Perché oggi, ma anche ieri, pensiamo ai nostri distretti o se vogliamo anche alle città del Rinascimento, il successo di un’azienda non dipende solo dalle sue qualità e dei suoi lavoratori, ma anche dall’ecosistema economico e sociale nel quale è inserita. Questi luoghi diventano uno stimolo e un incubatore ricco di idee e di tutto quanto serve per creare nuove idee e nuovi modi di fare impresa.
Insomma, se guardiamo a quello che stiamo facendo noi oggi in Italia non possiamo che concludere che non ci siamo.
Fra i principali ostacoli al ritorno a una crescita sufficientemente elevata, come testimonia anche il rapporto Doing Business della Banca Mondiale dove siamo al 73 posto su 185 paesi, ci sono:

• l’insufficiente concorrenza e l’inadeguatezza della regolazione in alcuni mercati, soprattutto dei servizi;
• un sistema amministrativo inefficiente e fonte di oneri burocratici non giustificati per le imprese;
• un mercato del lavoro poco flessibile e segmentato;
• un livello di tassazione eccessivamente elevato;
• un sistema scolastico non in grado di assicurare qualità del capitale umano sufficientemente elevata;
• una giustizia civile poco efficace.


Insomma, fare impresa è proprio un’impresa come testimonia ancora più puntualmente il rapporto Doing Business in Italia 2013, che confronta le regolamentazioni di 13 città e 7 porti italiani, con quelli di 185 paesi del mondo. Siamo quasi sempre abbondantemente sotto la media UE nella facilità di fare tutte quelle attività necessarie per fare business quali: ottenere permessi edilizi, accedere al credito, pagare le imposte, risolvere le dispute commerciali ecc.
Tutto questo, mentre pensiamo che incentivi per l’assunzione di giovani, donne siano la panacea per risolvere i nostri problemi di crescita e occupazione. Ma come vediamo nei fatti nessuno assume nessuno, neppure gratis, perché se non ci sono condizioni, idee e voglia di fare impresa, non servono quelli che devono farla giovani, lavoratori qualificati, manager o qualsiasi altro essi siano.
Allora bisogna che tutti si muovano per migliorare e cambiare questo stato di cose. Noi abbiamo appena fatto una parte della nostra parte.
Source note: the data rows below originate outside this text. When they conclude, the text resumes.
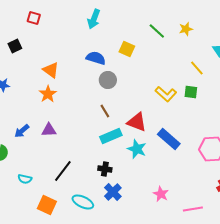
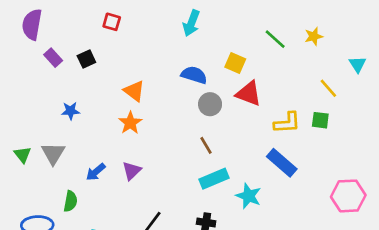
yellow L-shape: (166, 94) -> (287, 123), turned -45
red triangle: (137, 122) -> (249, 94), moved
purple triangle: (49, 130) -> (132, 171), turned -42
blue rectangle: (169, 139) -> (282, 163), moved

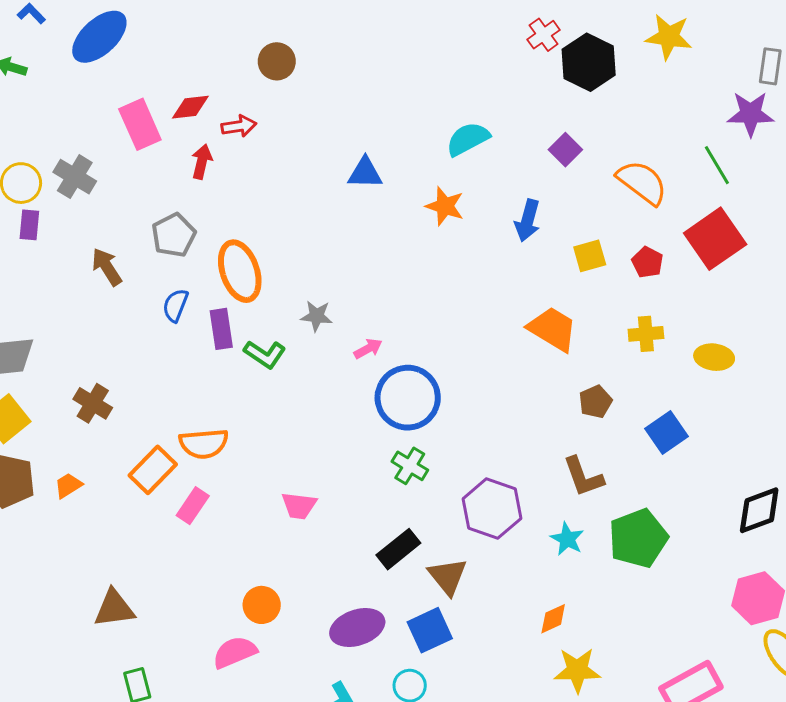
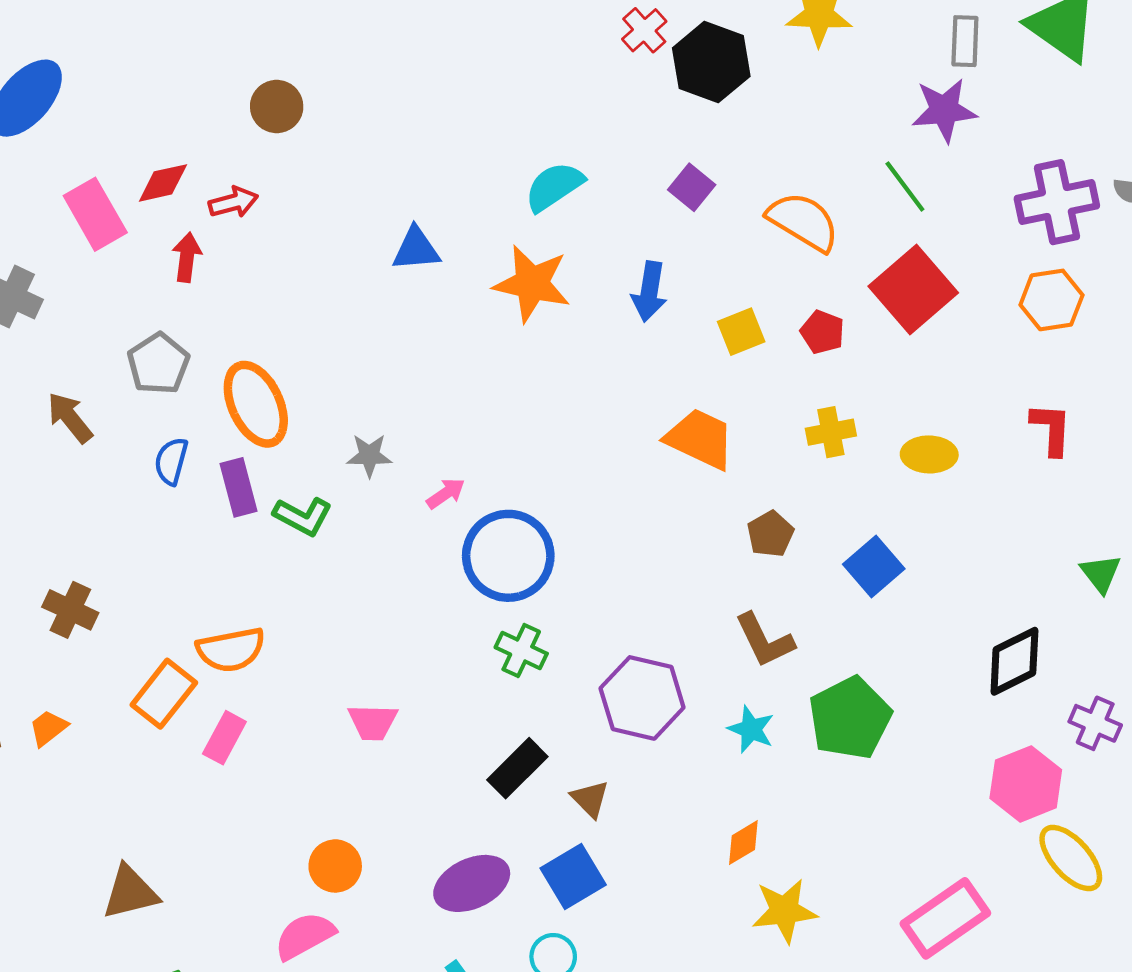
orange star: (445, 206) -> (532, 284), size x1.4
brown triangle: (448, 576) -> (590, 799), size x0.7

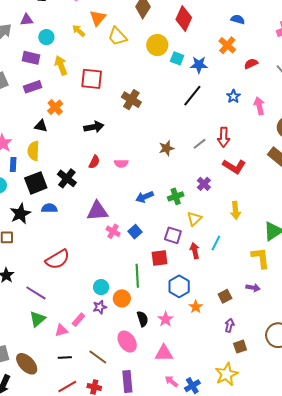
Infatti, oggi, fare sindacato e rappresentanza è ancora più indispensabile per mettere l’ecosistema nelle condizioni di preoccuparsi solo di crescere.


La recentissima proroga della scadenza del Contratto dirigenti siglata da Manageritalia e Confcommercio spostando tutto alla fine del 2014 va in questo senso. Abbiamo bloccato la parte economica, manutenuto il welfare contrattuale, con minimi aumenti, e riproposto a costo zero i programmi di formazione e di politiche attive a supporto di dirigenti alla ricerca di un nuovo incarico e aziende che vogliono aumentare la competitività e cogliere nuove opportunità.
L’accordo raggiunto è frutto del senso di responsabilità di chi rappresenta aziende e dirigenti del terziario e dimostra che le relazioni sindacali sono un indispensabile e tangibile aiuto ad aziende, lavoratori ed economia per facilitare intelligentemente il loro operato. E, comunque, welfare e workfare contrattuali se ben utilizzati sono validissimi strumenti di remunerazione e supporto alla competitività. Certo serve fare molto di più e questo è il nostro obiettivo, la nostra ragion d’essere.
Insomma, se non sappiamo cambiare le logiche che guidano le nostre azioni, sarà impossibile cambiare il Paese. Forse, al rientro dalle ferie, dovremmo ripartire da qui.